Introduction: Ischemia reperfusion injury (IRI) of donation After Cardiac death (DCD) transplanted kidney is the key factor of acute renal injury, acute and chronic rejection of renal transplantation and transplanted kidney disease.The latest researches show that mesenchymal stem cells (MSCs) have the function of protecting damaged tissues and organs and strong immune regulation. Induced pluripotent stem (iPS) cells have higher proliferative capacity and exosome secretion potential than MSCs. In addition to the functions of stem cells, exosomes have the unique ability to cross the blood-brain barrier and deliver remotely, which means that exosomes have better advantages in clinical disease treatment compared with the therapeutic potential of stem cells. Therefore, the main purpose of this study is to clarify the role of IPS derived exosomes in protecting the IRI of DCD transplanted kidney and regulating its local immune microenvironment.

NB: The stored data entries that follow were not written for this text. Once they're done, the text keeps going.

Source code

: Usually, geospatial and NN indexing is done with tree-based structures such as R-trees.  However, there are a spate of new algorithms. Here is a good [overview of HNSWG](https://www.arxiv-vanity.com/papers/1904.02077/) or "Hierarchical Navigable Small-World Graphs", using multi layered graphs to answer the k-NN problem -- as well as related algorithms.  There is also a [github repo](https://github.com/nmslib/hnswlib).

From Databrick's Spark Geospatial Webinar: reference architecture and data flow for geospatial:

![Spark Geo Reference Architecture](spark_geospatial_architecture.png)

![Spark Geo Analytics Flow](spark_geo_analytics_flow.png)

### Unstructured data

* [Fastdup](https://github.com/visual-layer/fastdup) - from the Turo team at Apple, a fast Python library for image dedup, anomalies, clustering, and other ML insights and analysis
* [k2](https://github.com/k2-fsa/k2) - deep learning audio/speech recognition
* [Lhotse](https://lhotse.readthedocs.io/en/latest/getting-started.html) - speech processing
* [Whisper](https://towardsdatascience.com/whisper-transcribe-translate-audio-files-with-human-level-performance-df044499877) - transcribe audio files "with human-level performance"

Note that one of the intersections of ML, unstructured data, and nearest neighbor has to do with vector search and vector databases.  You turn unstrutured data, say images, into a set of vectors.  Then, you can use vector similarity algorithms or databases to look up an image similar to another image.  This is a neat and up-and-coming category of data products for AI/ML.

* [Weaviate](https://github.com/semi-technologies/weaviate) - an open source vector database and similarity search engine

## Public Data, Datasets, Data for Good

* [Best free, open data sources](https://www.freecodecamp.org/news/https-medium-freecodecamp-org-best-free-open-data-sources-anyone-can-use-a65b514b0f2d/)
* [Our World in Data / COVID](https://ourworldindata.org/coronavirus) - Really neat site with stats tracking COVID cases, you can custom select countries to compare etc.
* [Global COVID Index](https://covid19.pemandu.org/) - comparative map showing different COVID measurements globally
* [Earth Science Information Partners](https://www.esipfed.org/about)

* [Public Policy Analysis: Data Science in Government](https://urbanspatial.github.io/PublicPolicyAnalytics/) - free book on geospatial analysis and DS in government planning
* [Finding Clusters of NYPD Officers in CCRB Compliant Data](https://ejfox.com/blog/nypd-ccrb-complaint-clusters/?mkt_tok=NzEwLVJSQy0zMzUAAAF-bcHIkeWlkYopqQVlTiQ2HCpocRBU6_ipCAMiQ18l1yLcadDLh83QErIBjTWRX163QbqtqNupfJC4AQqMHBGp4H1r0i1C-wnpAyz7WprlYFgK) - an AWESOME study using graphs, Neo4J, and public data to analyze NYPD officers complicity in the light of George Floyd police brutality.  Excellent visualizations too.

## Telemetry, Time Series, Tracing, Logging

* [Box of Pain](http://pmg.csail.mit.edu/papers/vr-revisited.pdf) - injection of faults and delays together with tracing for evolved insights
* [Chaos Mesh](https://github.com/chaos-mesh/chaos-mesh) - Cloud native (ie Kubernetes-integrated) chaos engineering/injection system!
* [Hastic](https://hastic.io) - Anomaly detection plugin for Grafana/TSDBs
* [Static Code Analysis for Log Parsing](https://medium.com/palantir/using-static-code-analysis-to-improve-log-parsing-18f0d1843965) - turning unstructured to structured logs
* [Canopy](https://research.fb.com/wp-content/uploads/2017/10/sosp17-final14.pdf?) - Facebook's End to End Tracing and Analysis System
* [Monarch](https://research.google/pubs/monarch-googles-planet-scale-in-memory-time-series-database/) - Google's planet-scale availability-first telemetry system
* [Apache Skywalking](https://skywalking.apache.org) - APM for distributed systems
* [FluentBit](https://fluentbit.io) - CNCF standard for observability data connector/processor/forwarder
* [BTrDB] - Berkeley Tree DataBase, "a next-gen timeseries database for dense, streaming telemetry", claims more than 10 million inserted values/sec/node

Methods: The iPS cells were passaged to the third passage and massively expanded. After 48 hours of culture, 100 mL of cell culture supernatant was collected and exosomes were extracted from the supernatant by the kit method, and the morphology and surface membrane marker proteins of the exosomes were identified. The SD rats were established with DCD renal transplantation model and 10, 50, and 100 μg of exosomes were infused into that SD rats respectively, and a PBS control group was set at the same time. On the 3rd, 5th, 7th, 14th and 28th days after transplantation, the content of cytokines in the serum of the recipient rats, the proportion of lymphocyte subsets CD4+CD25+Foxp3+Tregs in the spleen and the relative expression of Foxp3 mRNA were detected. The proliferation of renal tubular cells was detected by PCNA immunofluorescence. The pathological changes of renal tissue were determined by HE staining, and the apoptosis of renal tubular epithelial cells was detected by Tunel staining. The infiltration of inflammatory cells was detected by immunohistochemistry. The expression changes of regulatory T cells in renal tissue and macrophage phenotypic characteristics were analyzed by flow cytometry.

Results: The experimental amount of exosomes was successfully obtained, and the morphology was observed by transmission electron microscope. The exosomes were round or oval membranous vesicles with uniform size, and the edges were clearly visible. The TSG101, CD63, and CD9 proteins were highly expressed on the exosome membrane surface by western-blot. A DCD rat kidney transplantation model was successfully established. The expression levels of IL-12, IL-2, IFN-γ, and TNF-α in the serum of each group were increased to varying degrees from the 3rd day after operation. On the 3rd and 7th days, the levels of IL-12, IL-2, IFN-γ, and TNF-α in the 100 μg exosome infusion group were significantly lower than those in the 10 μg, 50 μg and PBS groups (P<0.05), and the expression level of IL-10 in the 100 μg exosome infusion group was significantly higher than 10μg, 50μg and PBS groups (P<0.05). On the 28th day, the expression level of IL-10 in the 100 μg exosome infusion group was significantly higher than other groups (P<0.01). Compared with other groups, the CD4+CD25+Tregs and CD4+CD25+Foxp3+Tregs accounted for the highest proportion of CD4+T cells in the spleen of the 100μg infusion group (P<0.05). On the 28th day, the expression level of Foxp3 mRNA in the 100 μg infusion group was significantly higher than that in the 50 μg group (P<0.05). The stainings of PCNA, HE and Tunel showed that SD rats infused with 100μg exosomes could significantly reduce the pathological damage, inflammatory response and apoptosis of renal tubular epithelial cells in the transplanted kidney, promote the proliferation of renal tubular epithelial cells, and have a protective effect on IRI kidney. On the 28th day, the expression of CD4+CD25+Foxp3+Tregs cells in the transplanted kidney tissue was significantly increased, which further promoted the differentiation of macrophages into the immunomodulatory M2 subset.

Conclusions: The infusion of iPS-derived high-dose exosomes is involved in the protection of the DCD kidney transplant during IRI process, and alleviates the acute and chronic injury of the DCD kidney transplant, and promotes the formation of the local immunosuppressive microenvironment in the DCD kidney transplantation.